─── Document segment ───

### Explanation of class

I've created one class named "predictive_analysis" which has different methods. 
It is flexibal so that user just need to call it once and it will store training and testing dataset in internal variable and user do not need to pass it every time.

Here are the list of methods with exaplanation:

<ol>
    <li><b>load_data:</b> This method will ask user to give training and testing file path. It will store the data internally</li>
    <li><b>transform_tfidf:</b> This will normalize training and testing datset using sklean TfidfTransformer</li>
    <li><b>convert_to_binary:</b> To convert rate into binary</li>
    <li><b>logistic_regression:</b> To perform Logistic Regression with option for cross validation</li>
    <li><b>linear_svc:</b> To perform Lieanr SVC with option for cross validation</li>
    <li><b>decision_tree:</b> To perform Decision Tree with option for cross validation</li>
    <li><b>random_forest:</b> To perform Random Forest with option for cross validation</li>
    <li><b>prediction_save_csv:</b> To predict output from given object of method and save it into CSV file</li>
</ol>

## Please note that when you call load_data() function, you need to give input before running any other cell. If you run any other cell without giving it input, Jupyter get stuck as it runs one kernal at a time. It will wait for the input and stuck there while you were trying to run other code and you will need to shutdown the file before running it again.

In [24]:
#Importing required libraries and modules
from sklearn.svm import LinearSVC, SVC
from sklearn.linear_model import LogisticRegression
from sklearn.datasets import load_svmlight_file
from sklearn.tree import DecisionTreeClassifier
from sklearn.feature_extraction.text import TfidfTransformer
from sklearn.ensemble import RandomForestClassifier
from sklearn.model_selection import train_test_split, cross_val_score, GridSearchCV
from sklearn import preprocessing
import numpy as np
import pandas as pd
import seaborn as sns
from mlxtend.plotting import plot_decision_regions
from time import time 
import re


class predictive_models:
    
    def __init__(self):
        self.training_data = ""
        self.testing_data = ""
        self.training_target = ""
        self.testing_target = ""
        
    #def load_data(self, training_data_path, testing_data_path):
    def load_data(self):
        training_data_path = input("Path for training dataset")        
        
        if training_data_path.strip() == "" or re.search(r".feat",training_data_path) is None:
            print("Please enter valid path for training dataset")
        else:
            testing_data_path = input("Path for testing dataset")
            
            if testing_data_path.strip() == "" or re.search(r".feat",testing_data_path) is None: 
                print("Please enter valid path for testing dataset")
            else:
                self.training_data, self.training_target = load_svmlight_file(training_data_path)

                # Please note that number of features needs to be same in training and testing dataset
                # Here training dataset has 89527 features where as testing dataset has 89523 features only
                # We specifically need to specify n_features for testing dataset
                self.testing_data, self.testing_target = load_svmlight_file(testing_data_path, n_features=89527)
            
        
    #
    # Preprocessing and normalization
    #

    """
    Transform data into TF-IDF for the normalization

    Parameters:
        trainig_data (list | matrix | dictionaty): Dataset which needs to be transformed
        testing_data (list | matrix | dictionaty): Dataset which needs to be transformed

    Returns:
        (list | matrix | dictionaty): Transformed data as same format as given when calling the function
    """

─── Information supplied ───

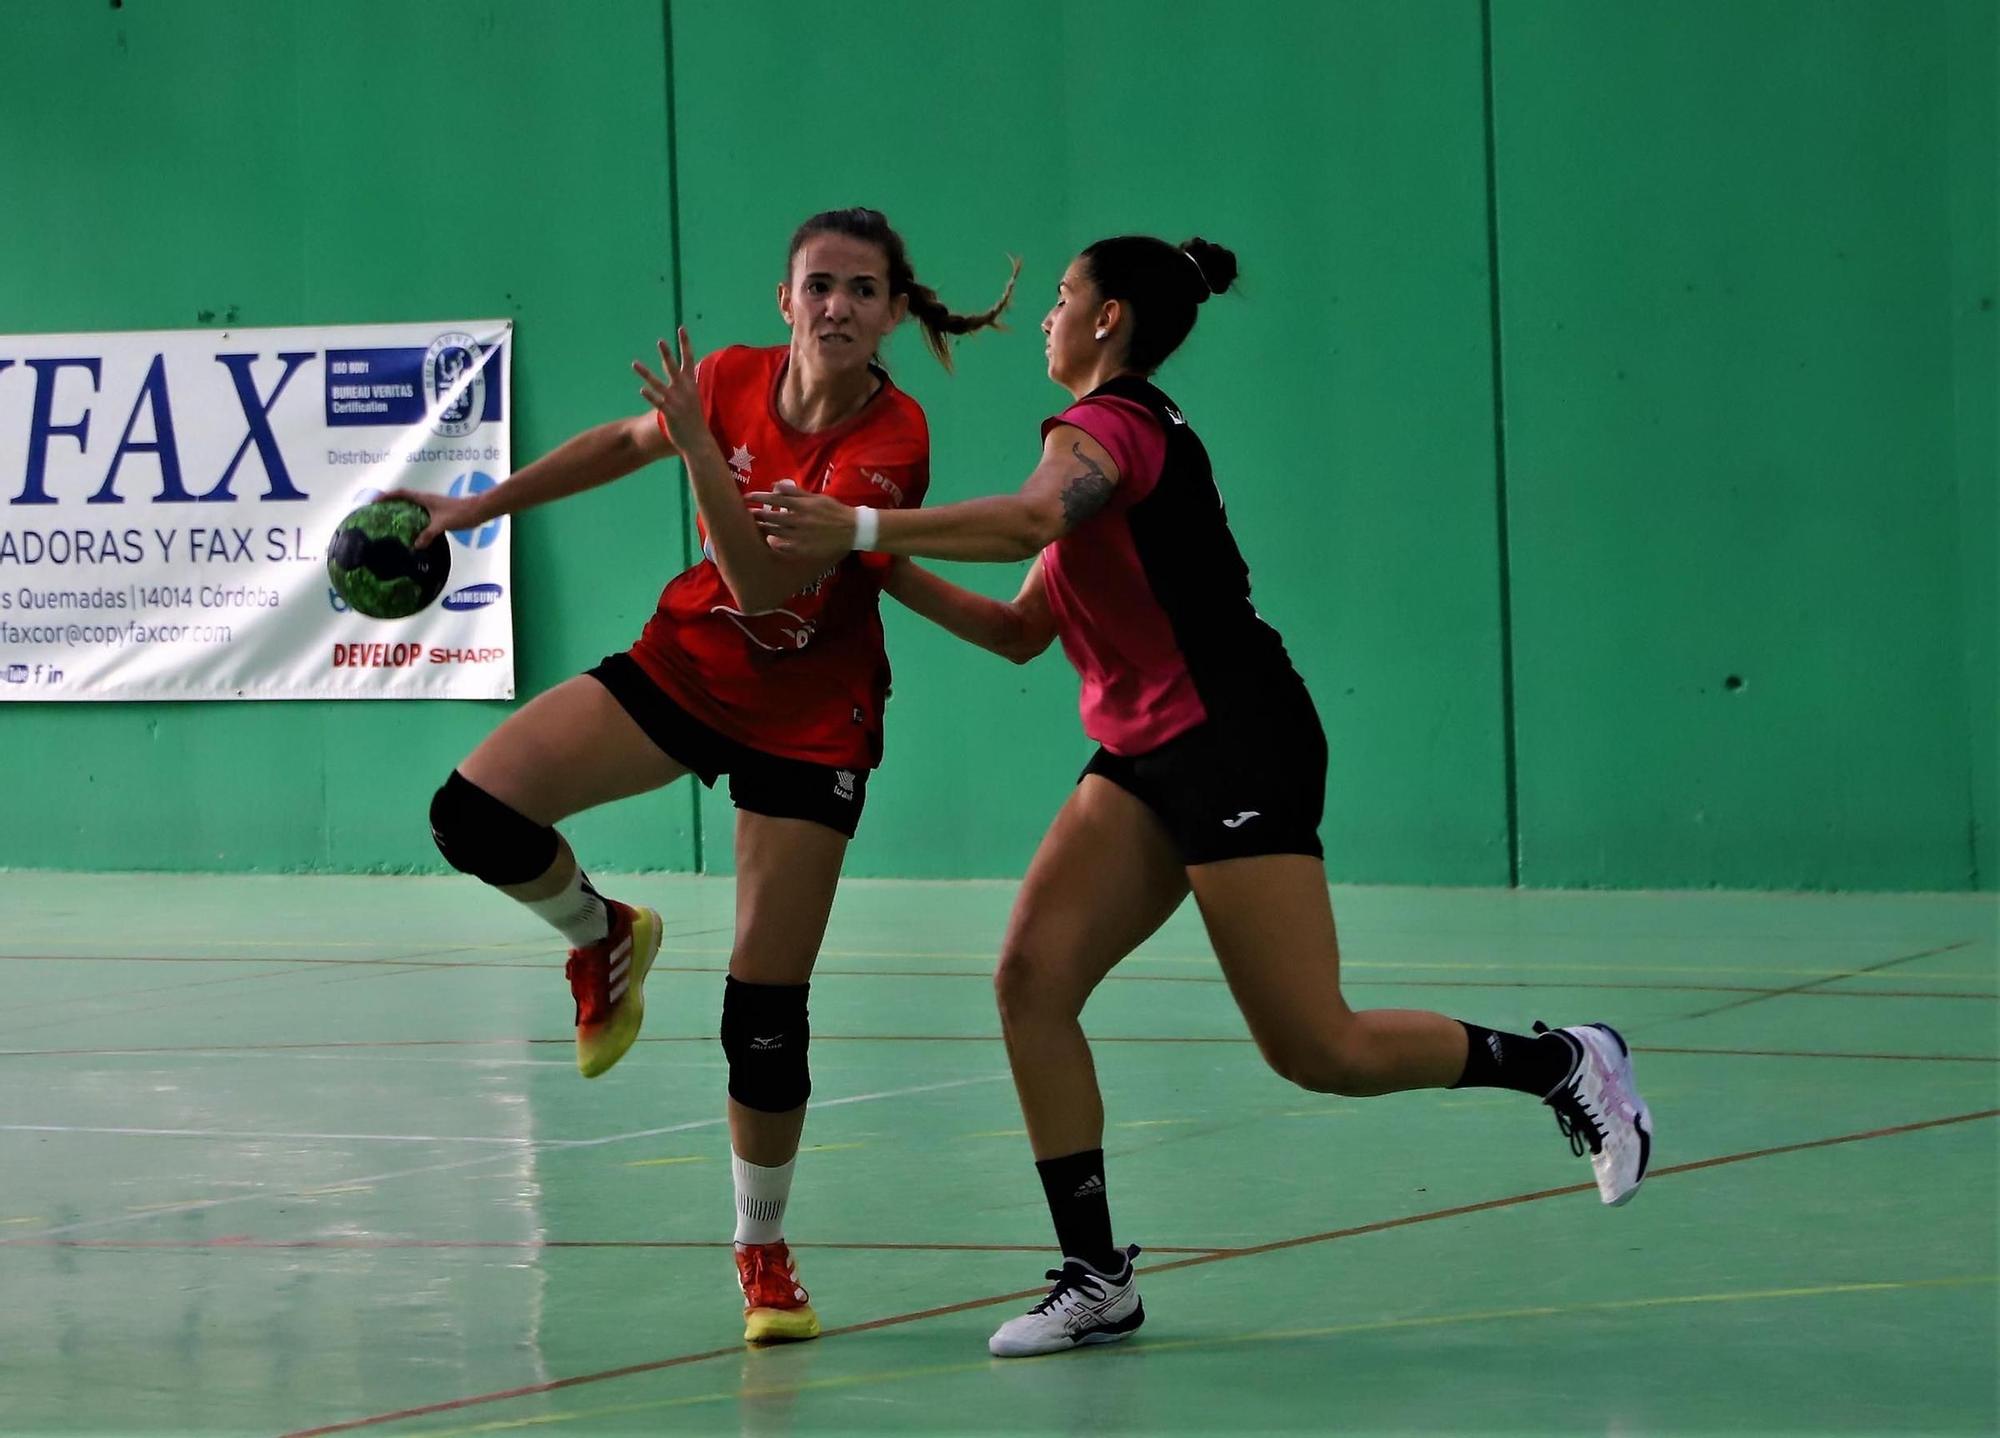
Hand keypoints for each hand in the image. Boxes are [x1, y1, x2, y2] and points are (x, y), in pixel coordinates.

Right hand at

───

§ **Task item**
Pull out, word for word, everything in the notebook page on the predictive analysis class from "I've created one" down to "it every time.".

§ **Solution to the exercise**
I've created one class named "predictive_analysis" which has different methods. 
It is flexibal so that user just need to call it once and it will store training and testing dataset in internal variable and user do not need to pass it every time.